_DOCUMENT_
++++++++++

Abstract:
A pump assembly (10) is disclosed which incorporates a double acting power end (12) to operate opposed single or double acting pumps (84, 102). First and second crossheads (30, 64) are reciprocated along the pumping axis (38) by rotation of the crankshaft (20) within the power end (12). A single acting pump is connected to each of the crossheads so that the pumping stroke of the pumps occur in opposite directions as the crossheads are reciprocated. This provides a constant loading of the power end in compression to most efficiently use the power end while realizing the advantages of using single acting pumps. The crossheads are guided for motion along the pumping axis by adjustable cradles (40, 46, 70, 72) which are initially secured to the frame of the pump assembly for limited motion and the crossheads reciprocated through their range of motion to align the cradles with the crossheads and subsequently rigidly secure the frame in the aligned positions as by fastening assemblies (52).

++++++++++

_DATA SHOWN_

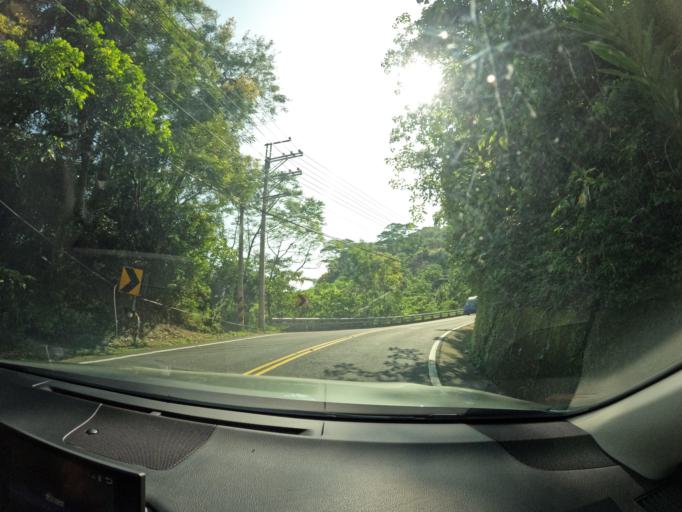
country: TW
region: Taiwan
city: Yujing
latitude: 23.0781
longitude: 120.6181
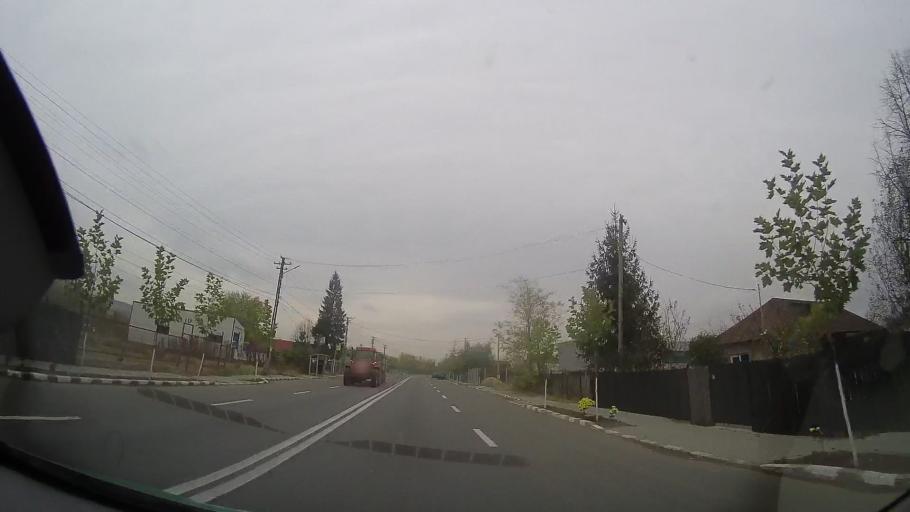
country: RO
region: Prahova
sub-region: Oras Urlati
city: Urlati
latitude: 44.9732
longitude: 26.2333
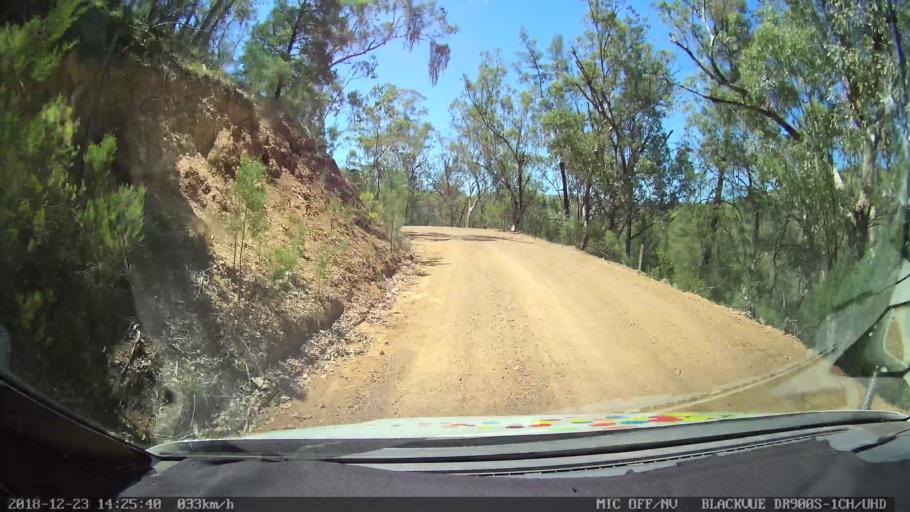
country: AU
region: New South Wales
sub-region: Tamworth Municipality
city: Manilla
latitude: -30.6260
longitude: 150.9548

++++++++++

_WHAT IS NEEDED_
Extend the pump assembly abstract with the passage that would follow its final sentence. The entries have no connection to the pump assembly abstract.

_TASK ANSWER_
Description:
TECHNICAL FIELD 
     This invention relates to the pumping of material, for example coal slurry, by the use of a double ended reciprocating drive mechanism coupled at each end to a single acting pump. 
     BACKGROUND OF THE INVENTION 
     There are frequent applications for use of pumps to transport fluids or mixtures of fluids and solids. One such application is coal slurry transport. Because of the difficulty of pumping large quantities of fluid or fluid and solid mixtures, special pumps have been designed which are capable of surviving the high stresses of such pumping. One such pump design is disclosed in U.S. Pat. No. 3,779,088 to Miller, issued on Dec. 18, 1973. 
     In designing such a pump, a number of factors are critical. First, the initial cost of the pump must be considered. The physical size of the pump is critical, particularly when the pump is to be used in a confined space. The cost of maintenance is also of great concern and is balanced against the initial cost. Also, the nature of the material being pumped can create great pulsation forces within the pump which can lead to damage unless efforts are made to reduce this pulsation action. While previous pump designs have attempted to optimize all of these features, a need still exists for the development of an improved pump design which better meets all of these design requirements.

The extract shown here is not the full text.